Protection des infrastructures et des équipements électriques
Les systèmes de transmission et de distribution électriques ainsi que les équipements sensibles nécessitent une protection contre les surcharges prolongées et les courts-circuits transitoires. Les systèmes et véhicules électriques utilisant des tensions de plus en plus élevées, les valeurs maximales atteignables par les courants de court-circuit grimpent dans les mêmes proportions inédites. La protection contre ces forts courants de défaut nécessite des disjoncteurs AC et DC ultra-rapides. Bien que les disjoncteurs mécaniques soient traditionnellement le choix le plus commun pour cette application, les exigences de fonctionnement de plus en plus élevées ont rendu les disjoncteurs à semi-conducteurs plus attrayants. Communément appelés disjoncteurs solid-state, ils présentent plusieurs avantages par rapport aux approches mécaniques :
Robustesse et fiabilité : Les disjoncteurs mécaniques contiennent des pièces mobiles qui les rendent fragiles. En effet, ils peuvent facilement se casser ou se déclencher accidentellement en raison des mouvements. Ils sont également sujets à l’usure à chaque fois qu’ils sont réinitialisés au cours de leur vie. En revanche, comme les SSCB ne contiennent aucune partie mobile, ils sont plus robustes et beaucoup moins susceptibles de subir des dommages accidentels, ce qui leur permet d’être utilisés de manière répétée sur des milliers de cycles.

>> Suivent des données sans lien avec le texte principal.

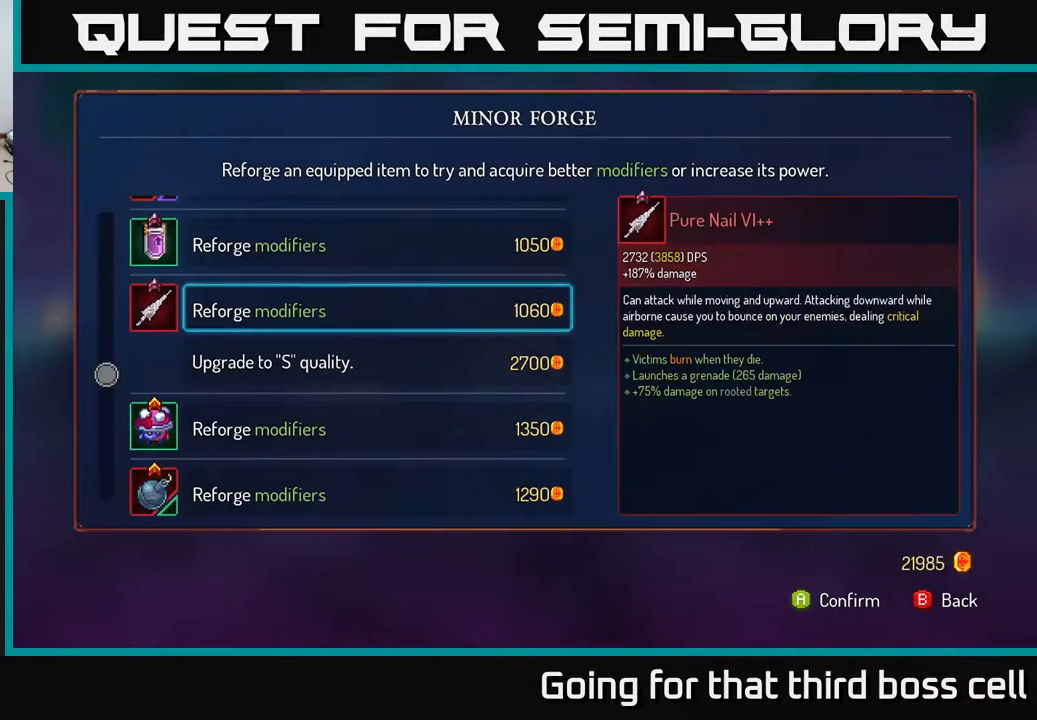
{"buttons": [], "left_stick": "right", "right_stick": "center", "events": [[350, "B", "down"], [400, "left_stick", "center"], [450, "B", "up"], [500, "left_stick", "right"]]}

Flexibilité de la température : la température de fonctionnement des disjoncteurs mécaniques dépend du matériau utilisé dans leur construction et limite la température de fonctionnement. Cette température de fonctionnement des SSCB est plus élevée que celle des disjoncteurs mécaniques et est par ailleurs réglable.
Configuration à distance : une fois déclenché, un disjoncteur mécanique doit être réinitialisé manuellement, ce qui peut être à la fois chronophage et coûteux. Cela devient problématique dans le cas d’installations multiples, et peut également avoir des conséquences en termes de sécurité. Les SSCB peuvent être réinitialisés à distance à l’aide d’une connexion filaire ou sans fil.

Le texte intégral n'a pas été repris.